From that time on Jesus began to preach, 'Repent, for the kingdom of heaven has come near'" (emphasis mine). There is no corresponding verse saying he stopped doing that. Also, when he sends out the 12 in he says, in Matthew 10:7-8, "As you go, proclaim this message: ‘The kingdom of heaven has come near.’ Heal the sick, raise the dead, cleanse those who have leprosy, drive out demons. Freely you have received; freely give." So, that was the message he taught his disciples to preach. I'm not seeing a change in his preaching regarding the Kingdom or repentance prior to and after John's death. I'm not saying you're wrong, I'm just saying I need something more than just your statement. Right now, it's looking a lot like an argument from silence.

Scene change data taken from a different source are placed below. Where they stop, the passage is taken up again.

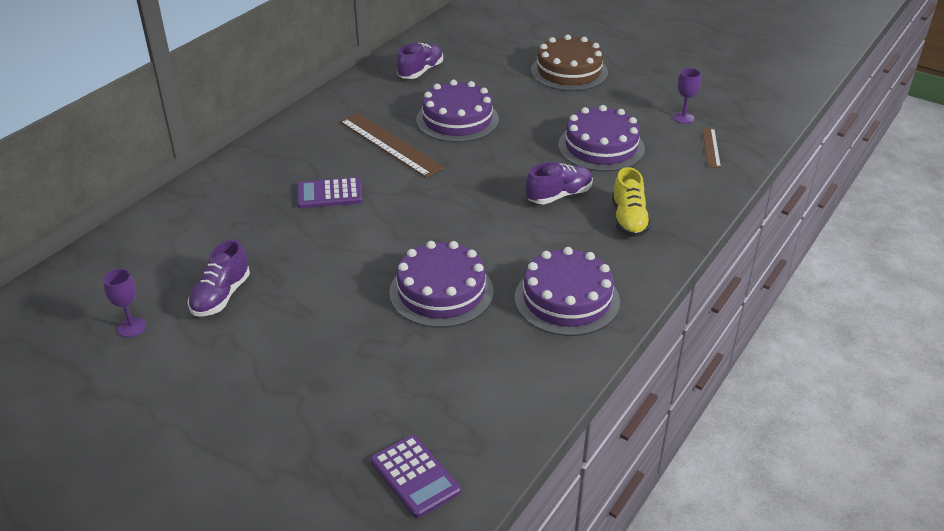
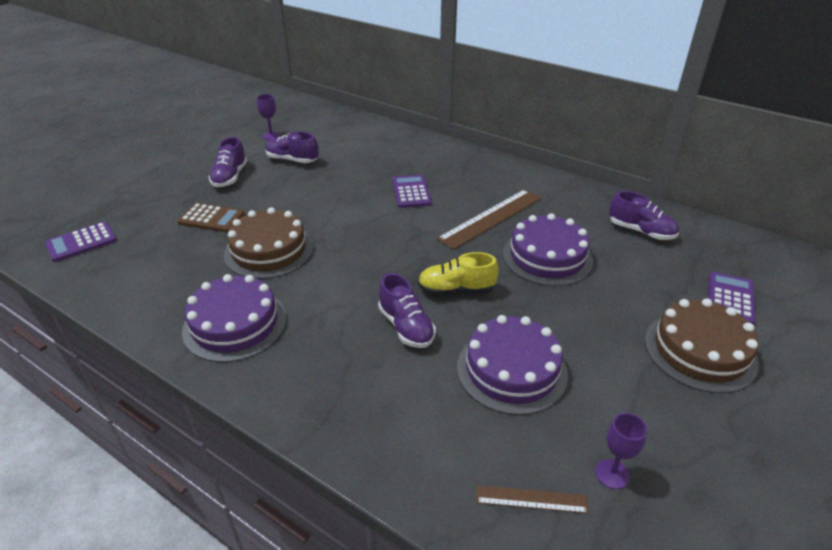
camera: 90 degrees right, 0 degrees up
purple cake [389,241,494,328] -> brown cake [224,207,313,279]
yellow shoe [612,167,651,237] -> yellow shoe moved to [418,252,499,295]
none -> brown calculator [177,203,245,232]
none -> purple shoe [209,137,247,187]
none -> purple calculator [708,272,755,324]

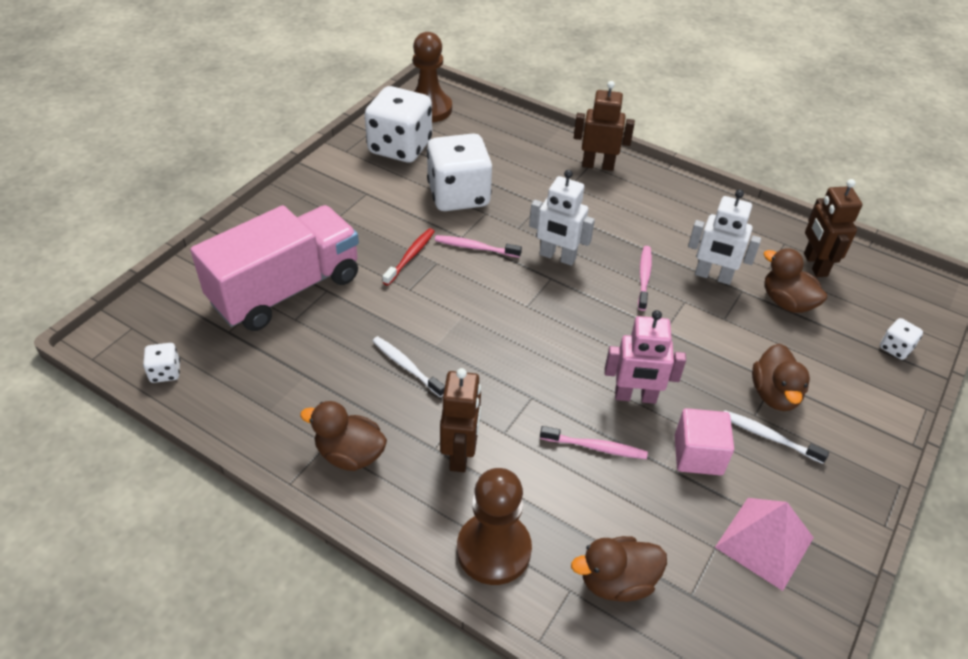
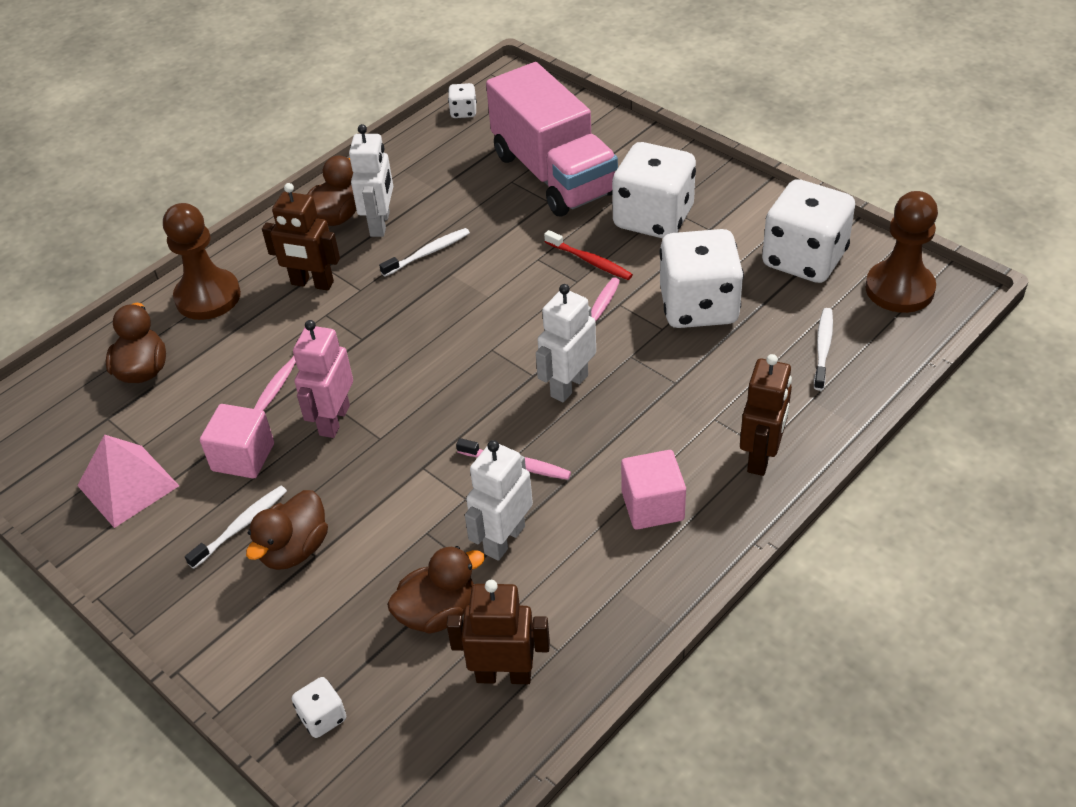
camera: 105 degrees right, 0 degrees up
brown duck [752,343,810,411] -> brown duck turned 75 degrees counterclockwise [246,490,328,570]
none -> white robot [349,124,393,237]
none -> white dice [612,142,696,238]
none -> pink cube [621,450,686,530]
none -> white toothbrush [814,308,833,391]

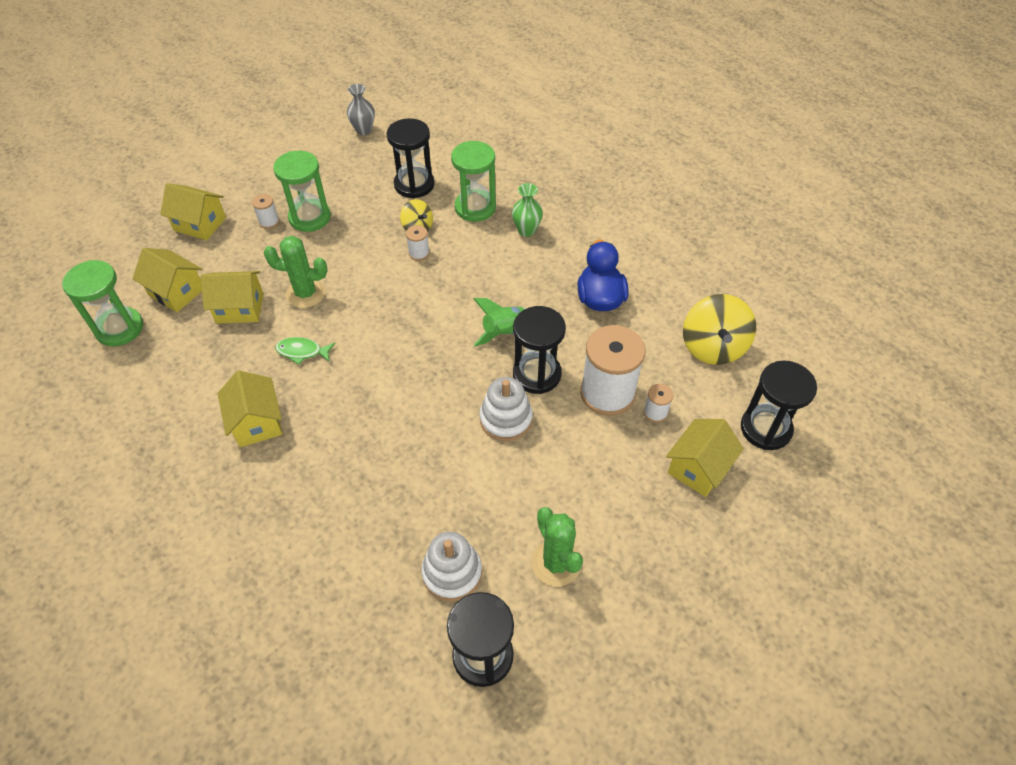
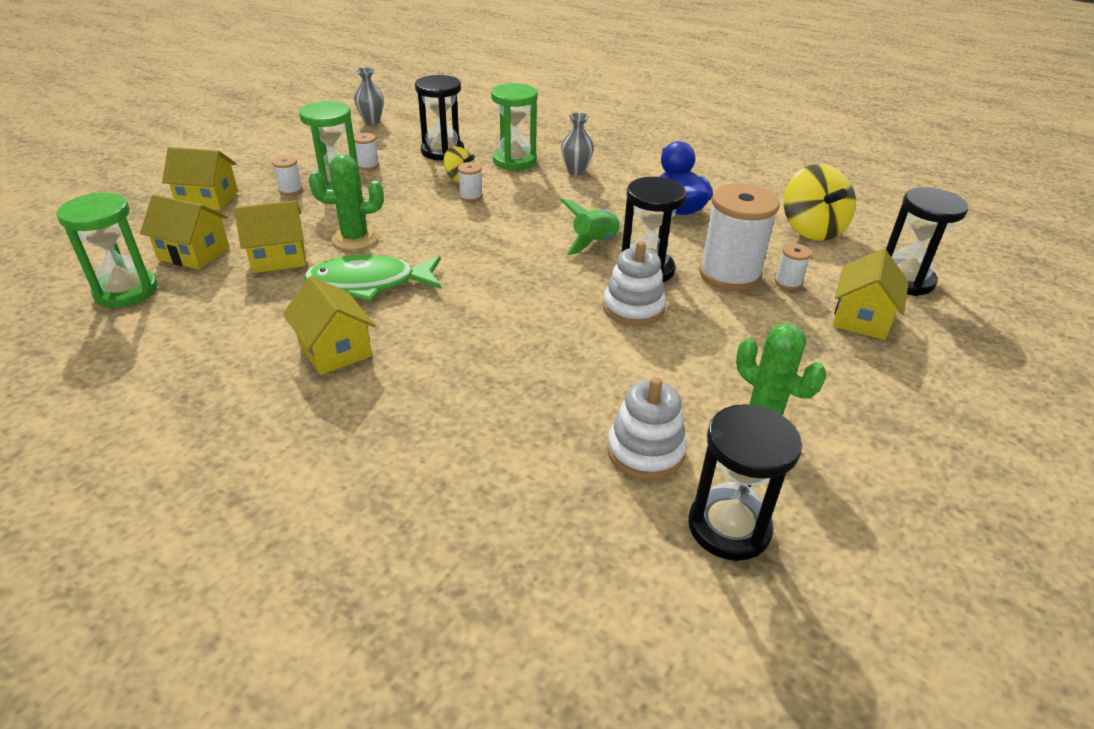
camera: 15 degrees left, 15 degrees down
green fish [275,337,335,365] -> green fish [304,255,441,301], size x1.91
green vase [512,183,543,237] -> grey vase [561,113,594,175]
none -> white spool [354,133,379,170]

This is sadly very often true on both counts. I'm originally from healing service. The church bulleting, however, encouraged people not to come if the had "expectations." Another C of E church I attended was more charismatic. We actually had a man named John Wimber come and teach on healing and I got a word of knowledge which led to a instantaneous healing (I think I mentioned that occasion in an earlier comment, but I could be mistaken). On the other hand, there is a church in Colorado, USA (where I now live) that teaches a very clear cut "Word of Faith" doctrine: your faith is the power that heals; unbelief prevents healing; words activate faith; saying anything negative creates that reality in your life. Along with that, they're also very heavy on Prosperity: God wants you rich. I think every item on that list is unbiblical and some of them are ungodly!
Regardless of whether one concludes miracles are a necessary part of preaching of the gospel (the idea I am now contemplating) or that the preached message is all that's needed, your words are equally true: "All we can do is to be faithful and to share the gospel of Christ where we get the opportunity and trust God for the results." Amen!